Graduate Feynman solution for the radial wave function of the hydrogen atom

[emilionovati]

TL;DR

Problema in the interpretation of the Feynman solution of the Schrodinger equation for the hydrogen atom

Reading the classical Feynman lectures, I encounter the formula(19.53) that gives the radial component of the wave function:
$$
F_{n,l}(\rho)=\frac{e^{-\alpha\rho}}{\rho}\sum_{k=l+1}^n a_k \rho^k
$$
that, for $n=l+1$ becomes
$$
F_{n,l}=\frac{e^{-\rho/n}}{\rho}a_n\rho^n
$$
To find $a_n$ I use the recursive formula (19.50), but here I have problem. Using $k+1=n=l+1$ I find a division by zero.

$$
a_n =\frac{2\left( \frac{n-1}{n}-1 \right)}{(n-1)n-(n-1)n}
$$

so clearly I have a mistake. But where is it?

 

[anuttarasammyak]

I observe denominator of (19.50) is
n(n-1)-l(l-1)
for k=n-1. As $n \geq l+1$ it is not zero.

 

[emilionovati]

But, in the (19.50) the denominator is
$$
k(k+1)-l(l+1)
$$
that, for $k=n-1$ becomes
$$
(n-1)n-l(l+1)
$$
and, since $n=l+1$ we have
$$
(n-1)n-(n-1)n
$$

 

[anuttarasammyak]

Feynman says "This means that k must start at l+1 and end at n."
Your case, $k=n-1=(l+1)-1=l$, does not satisfy it.

 

[vanhees71]

The general formula is $n=n_r+l+1$, where the radial quantum number $n_r \in \mathbb{N}_0=\{0,1,2,\ldots\}$ and the orbital-angular-momentum quantum number $l \in \{0,1,2,\ldots \}$. The principle quantum number $n \in \mathbb{N}=\{1,2,\ldots \}$. Usually the hydrogen energy eigenstates (neglecting spin) are labeled by $(n,l,m)$ (where the magnetic quantum number $m \in \{-l,-l+2,\ldots,l-1,l\}$).
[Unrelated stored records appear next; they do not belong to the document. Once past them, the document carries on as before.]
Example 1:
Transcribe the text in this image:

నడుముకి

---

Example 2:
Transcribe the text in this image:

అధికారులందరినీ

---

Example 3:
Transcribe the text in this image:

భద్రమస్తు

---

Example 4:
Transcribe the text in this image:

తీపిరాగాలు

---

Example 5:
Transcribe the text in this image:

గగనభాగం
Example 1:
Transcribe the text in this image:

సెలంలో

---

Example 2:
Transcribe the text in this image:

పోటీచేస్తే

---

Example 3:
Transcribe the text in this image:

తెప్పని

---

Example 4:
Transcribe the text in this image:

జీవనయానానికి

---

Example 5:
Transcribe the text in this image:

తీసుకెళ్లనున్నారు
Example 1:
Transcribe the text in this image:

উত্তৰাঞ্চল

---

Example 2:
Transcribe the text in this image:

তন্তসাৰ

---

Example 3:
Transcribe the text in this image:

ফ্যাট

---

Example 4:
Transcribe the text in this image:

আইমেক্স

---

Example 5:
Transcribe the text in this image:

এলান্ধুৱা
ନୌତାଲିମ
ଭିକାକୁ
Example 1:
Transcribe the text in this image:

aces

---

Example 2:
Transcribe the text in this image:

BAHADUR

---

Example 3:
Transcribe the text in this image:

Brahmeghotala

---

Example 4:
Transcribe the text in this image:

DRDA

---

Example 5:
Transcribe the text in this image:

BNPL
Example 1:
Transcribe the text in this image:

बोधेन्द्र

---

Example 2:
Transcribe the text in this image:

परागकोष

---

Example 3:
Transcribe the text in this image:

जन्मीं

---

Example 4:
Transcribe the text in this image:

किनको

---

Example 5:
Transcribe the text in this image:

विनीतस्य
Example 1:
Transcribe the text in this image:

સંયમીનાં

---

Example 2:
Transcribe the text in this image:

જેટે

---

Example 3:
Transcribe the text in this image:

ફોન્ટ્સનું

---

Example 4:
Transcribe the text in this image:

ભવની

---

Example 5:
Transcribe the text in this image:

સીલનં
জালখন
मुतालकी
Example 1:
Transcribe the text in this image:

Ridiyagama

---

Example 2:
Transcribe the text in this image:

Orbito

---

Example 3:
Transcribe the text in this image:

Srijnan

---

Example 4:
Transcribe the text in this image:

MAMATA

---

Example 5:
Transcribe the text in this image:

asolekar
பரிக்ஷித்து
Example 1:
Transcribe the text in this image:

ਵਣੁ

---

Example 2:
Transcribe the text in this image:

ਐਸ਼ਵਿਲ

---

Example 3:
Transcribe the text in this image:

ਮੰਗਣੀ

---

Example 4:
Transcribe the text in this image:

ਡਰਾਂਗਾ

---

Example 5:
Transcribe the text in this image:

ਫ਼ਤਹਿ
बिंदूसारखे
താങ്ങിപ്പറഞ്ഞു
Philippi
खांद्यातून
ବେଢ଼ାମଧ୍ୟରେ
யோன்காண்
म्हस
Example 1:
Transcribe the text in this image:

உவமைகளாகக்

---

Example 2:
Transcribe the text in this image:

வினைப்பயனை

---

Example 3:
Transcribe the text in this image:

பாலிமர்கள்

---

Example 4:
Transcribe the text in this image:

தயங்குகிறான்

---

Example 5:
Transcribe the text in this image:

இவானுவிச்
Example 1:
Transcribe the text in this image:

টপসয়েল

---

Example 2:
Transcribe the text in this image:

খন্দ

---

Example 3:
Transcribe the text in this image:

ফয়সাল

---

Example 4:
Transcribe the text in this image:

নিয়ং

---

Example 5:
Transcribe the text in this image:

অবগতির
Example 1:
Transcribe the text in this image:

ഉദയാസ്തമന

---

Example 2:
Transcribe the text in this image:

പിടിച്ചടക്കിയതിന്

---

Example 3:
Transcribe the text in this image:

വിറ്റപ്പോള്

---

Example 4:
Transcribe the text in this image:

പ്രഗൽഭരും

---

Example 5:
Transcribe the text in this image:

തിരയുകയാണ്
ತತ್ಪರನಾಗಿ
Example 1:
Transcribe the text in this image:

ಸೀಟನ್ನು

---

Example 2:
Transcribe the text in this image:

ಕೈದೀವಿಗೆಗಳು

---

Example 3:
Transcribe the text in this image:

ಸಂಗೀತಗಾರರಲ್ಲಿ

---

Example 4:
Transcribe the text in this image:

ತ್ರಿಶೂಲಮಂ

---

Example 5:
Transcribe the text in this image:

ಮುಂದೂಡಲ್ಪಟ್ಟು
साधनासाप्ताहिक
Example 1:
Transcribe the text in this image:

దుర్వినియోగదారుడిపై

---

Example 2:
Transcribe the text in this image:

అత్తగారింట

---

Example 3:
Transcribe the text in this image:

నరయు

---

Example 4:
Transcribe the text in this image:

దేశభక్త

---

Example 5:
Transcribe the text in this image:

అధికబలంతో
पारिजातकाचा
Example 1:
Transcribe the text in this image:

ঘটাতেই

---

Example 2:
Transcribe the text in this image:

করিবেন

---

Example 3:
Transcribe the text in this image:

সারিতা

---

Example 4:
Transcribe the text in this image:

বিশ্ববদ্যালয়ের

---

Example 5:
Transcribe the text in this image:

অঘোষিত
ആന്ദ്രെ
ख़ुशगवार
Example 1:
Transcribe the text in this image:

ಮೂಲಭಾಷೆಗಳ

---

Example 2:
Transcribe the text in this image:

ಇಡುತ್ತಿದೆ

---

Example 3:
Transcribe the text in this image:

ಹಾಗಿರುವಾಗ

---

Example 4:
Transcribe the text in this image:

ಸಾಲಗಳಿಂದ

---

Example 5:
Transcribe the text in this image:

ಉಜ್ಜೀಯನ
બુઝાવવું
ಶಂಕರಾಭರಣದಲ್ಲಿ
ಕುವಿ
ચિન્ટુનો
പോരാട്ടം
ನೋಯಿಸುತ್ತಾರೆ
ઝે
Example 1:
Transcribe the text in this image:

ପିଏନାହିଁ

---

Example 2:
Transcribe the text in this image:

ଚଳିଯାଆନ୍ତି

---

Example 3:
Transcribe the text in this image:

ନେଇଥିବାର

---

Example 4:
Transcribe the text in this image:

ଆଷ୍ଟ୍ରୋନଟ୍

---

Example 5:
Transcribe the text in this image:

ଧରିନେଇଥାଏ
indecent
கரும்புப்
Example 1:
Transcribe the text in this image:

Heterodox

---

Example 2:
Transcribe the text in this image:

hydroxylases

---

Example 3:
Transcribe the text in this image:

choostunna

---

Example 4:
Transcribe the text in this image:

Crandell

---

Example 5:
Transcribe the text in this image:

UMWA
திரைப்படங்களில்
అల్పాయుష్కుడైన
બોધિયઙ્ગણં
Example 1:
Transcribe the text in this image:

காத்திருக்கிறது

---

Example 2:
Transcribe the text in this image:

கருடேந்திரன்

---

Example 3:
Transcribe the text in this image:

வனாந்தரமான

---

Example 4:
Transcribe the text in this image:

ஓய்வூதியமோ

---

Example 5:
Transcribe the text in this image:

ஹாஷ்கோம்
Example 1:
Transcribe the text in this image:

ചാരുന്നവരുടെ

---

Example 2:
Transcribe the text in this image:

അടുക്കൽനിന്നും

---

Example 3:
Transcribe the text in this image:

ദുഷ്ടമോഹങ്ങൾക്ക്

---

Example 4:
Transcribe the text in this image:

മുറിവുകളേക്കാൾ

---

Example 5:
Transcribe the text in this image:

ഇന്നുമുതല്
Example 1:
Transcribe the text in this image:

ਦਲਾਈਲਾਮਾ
The energy eigenvalues are $E_n=-\frac{m_e e^4}{2 (4 \pi \epsilon)^2 \hbar^2 n^2}=-1 \text{Ry}/n^2$ with $1 \text{Ry} \simeq 13.6 \; \text{eV}$; $n$ is thus called the principal quantum number (that the $E_n$ do not independently depend on $n_r$ and $l$ is due to the dynamical O(4) symmetry of the hydrogen bound states; $E_n$ is $n^2$ fold degenerate).

Since $n_r =n-l-1 \geq 0$ for a given $n$ the possible values for $l$ are $0,1,\ldots n-1$.